* [Problem requirements]
The answer is the data repeated in full, with no pictures included.

Data Start Marker

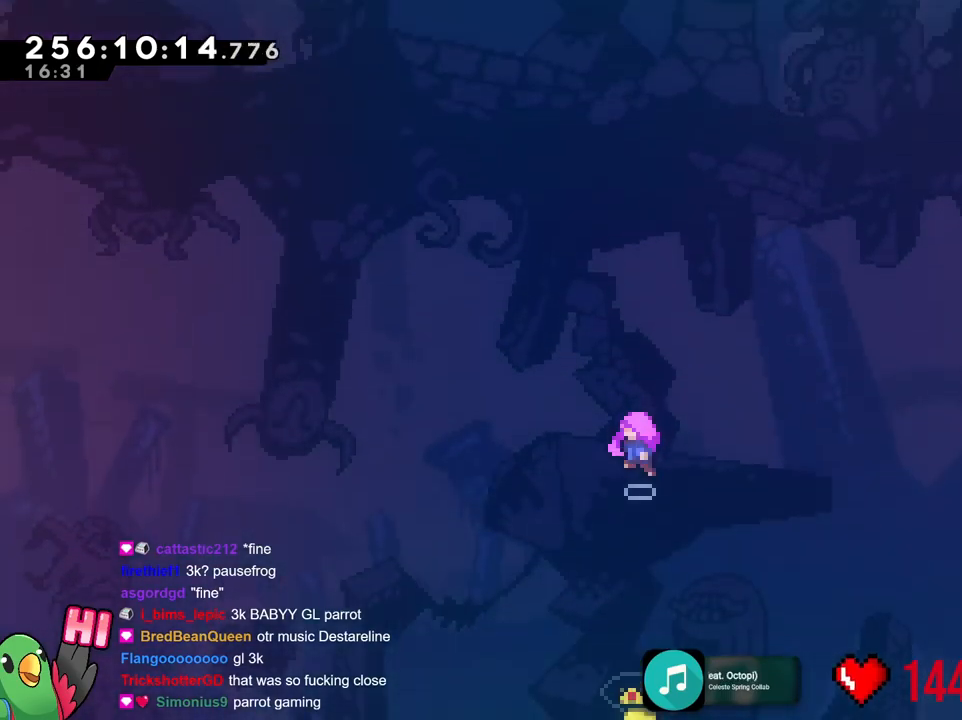
{"buttons": [], "left_stick": "center", "right_stick": "center", "events": []}
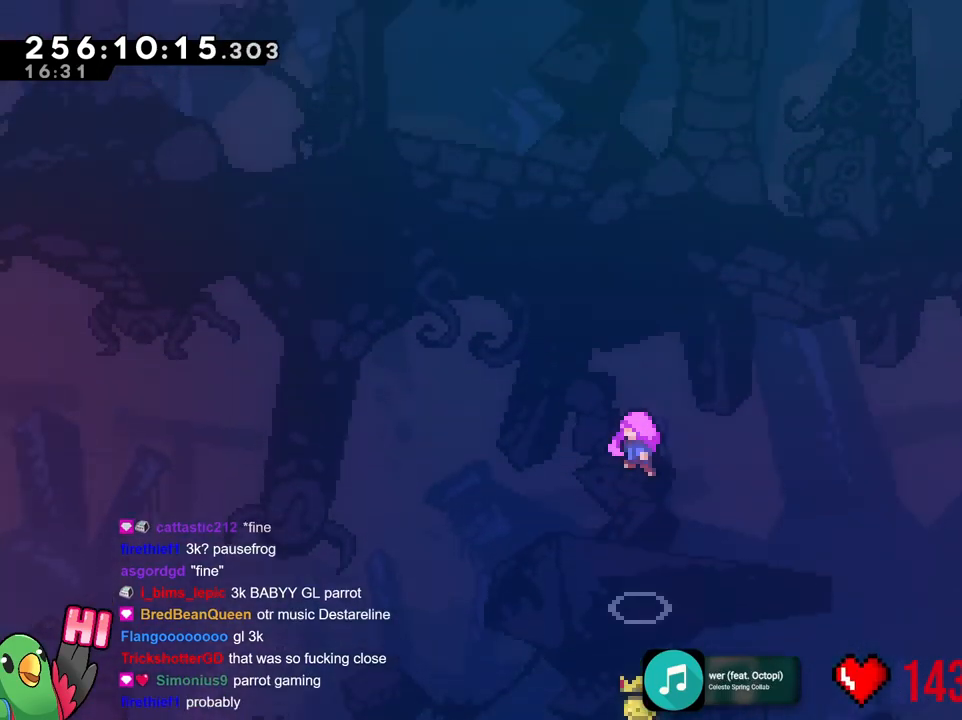
{"buttons": [], "left_stick": "center", "right_stick": "center", "events": []}
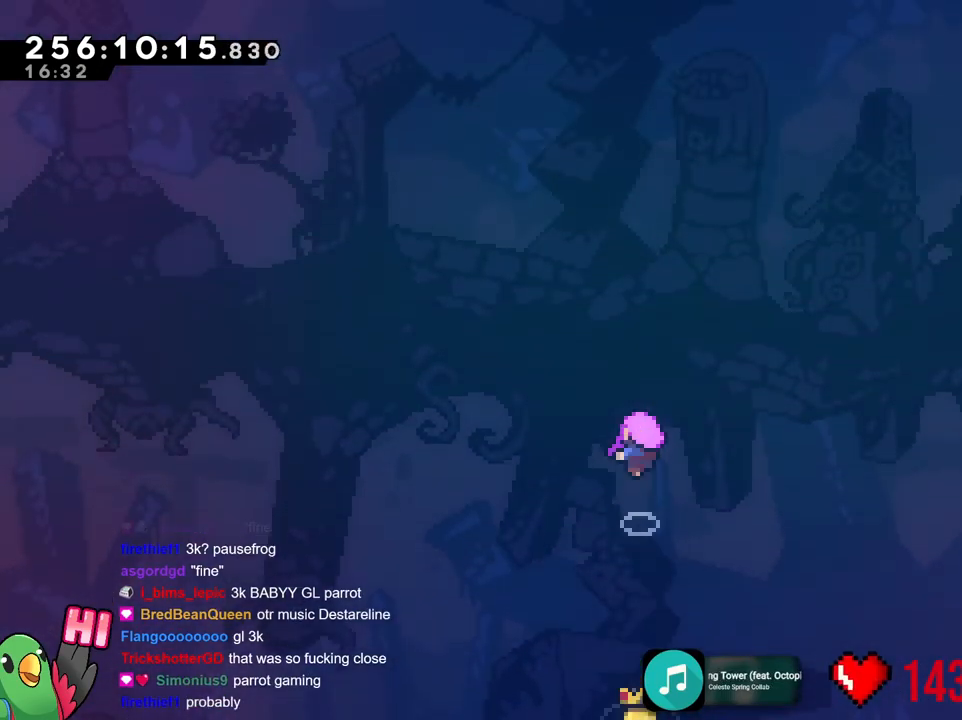
{"buttons": [], "left_stick": "center", "right_stick": "center", "events": []}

Data End Marker

* [Written solution]
{"buttons": [], "left_stick": "center", "right_stick": "center", "events": []}
{"buttons": [], "left_stick": "center", "right_stick": "center", "events": []}
{"buttons": [], "left_stick": "center", "right_stick": "center", "events": []}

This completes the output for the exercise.